Covid last year prompted Rio to delay Carnival by two months, and watered down some of the activities, which were attended mostly by locals.
This year, Brazil’s federal government expects 46 million people to join the festivities that officially begin on Friday and run through to February 22.
That includes visitors to cities that make Carnival a world-famous event, especially Rio but also Salvador, Recife and metropolitan Sao Paulo, which has recently emerged as a hotspot.
“We’ve waited for so long, we deserve this catharsis,” engineer Thiago Varella, 38, said.
Most tourists are eager to go to the street parties, known as blocos. Rio has permitted more than 600 of them, and there are more unsanctioned blocos.
The biggest blocos lure millions to the streets, including one bloco that plays Beatles songs with a Carnival rhythm for a crowd of hundreds of thousands. Such major blocos were called off last year.
“We want to see the partying, the colours, the people and ourselves enjoying Carnival,” Chilean tourist Sofia Umana, 28, said near Copacabana beach.
The premier spectacle is at the Sambadrome.
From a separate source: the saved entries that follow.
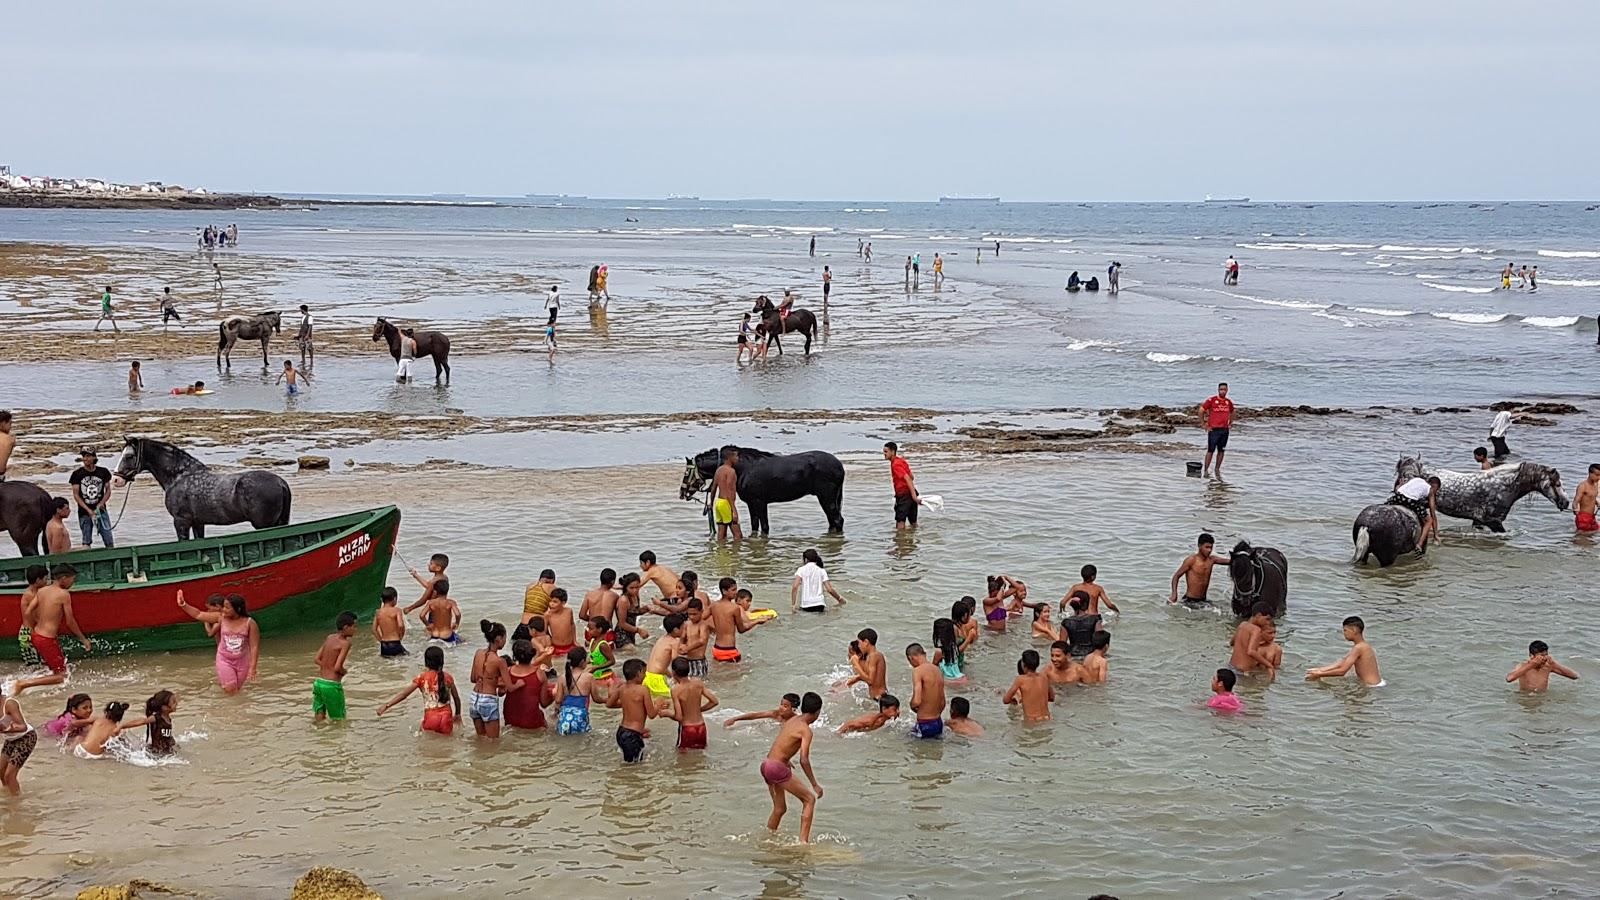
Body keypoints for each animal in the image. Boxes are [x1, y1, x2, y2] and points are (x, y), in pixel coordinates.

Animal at [111, 435, 292, 538]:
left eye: (129, 456)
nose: (116, 480)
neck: (180, 476)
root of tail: (280, 483)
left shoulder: (181, 522)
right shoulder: (197, 523)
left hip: (264, 525)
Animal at [678, 441, 851, 531]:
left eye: (686, 472)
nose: (682, 493)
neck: (743, 468)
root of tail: (839, 465)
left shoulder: (760, 502)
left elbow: (765, 527)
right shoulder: (751, 503)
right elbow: (756, 526)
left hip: (826, 498)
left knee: (837, 520)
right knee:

Top samba schools spend millions on hour-long parades with elaborate floats and costumes, said Jorge Perlingeiro, president of Rio’s league of samba schools.
“What’s good and beautiful costs a lot; Carnival materials are expensive,” Mr Perlingeiro said. “It’s such an important party. It’s a party of culture, happiness, entertainment, leisure and, primarily, its commercial and social side.”
He added that this year’s Carnival will smash records at the Sambadrome, where some 100,000 staff and spectators are expected each day in the sold-out venue, plus 18,000 paraders. While President Luiz Inacio Lula da Silva is not expected to be among them, his wife Rosangela da Silva has said she will be at the parade.
The first lady’s attendance signals a shift from the administration of former President Jair Bolsonaro, who kept his distance from the event.
Nearly 700,000 Brazilians died in the pandemic, the world’s second-highest national total, after the US, and many blamed Mr Bolsonaro’s response, weakening his bid for reelection that he ultimately lost. Many at this year’s street parties are celebrating not just the return of Carnival, but also Mr Bolsonaro’s defeat.
This year shares some of the spirit of the 1919 edition, which took place right after Spanish influenza killed tens of thousands of Brazilians, but was no longer a significant threat. The First World War had just ended and people were eager to unburden themselves, said David Butter, the author of a book about that year’s celebration.
“There were so many people in Rio’s city centre for Carnival that the whole region ran out of water within hours,” said Butter.
Rio expects some 5 billion reais (about £0.8 billion) in revenue at its bars, hotels and restaurants, the president of the city’s tourism agency, Ronnie Costa, said.
Rio’s hotels are at 85% capacity, according to Brazil’s hotel association, which expects last-minute deals to bring that figure near to its maximum. Small businesses are benefitting, too.
“Carnival is beautiful, people are buying, thank God all my employees are paid up to date,” said Jorge Francisco, who sells sequined and sparkly Carnivalwear at his shop in Rio. “For me, this is an immense joy, everyone smiling and wanting. That’s how Carnival is.”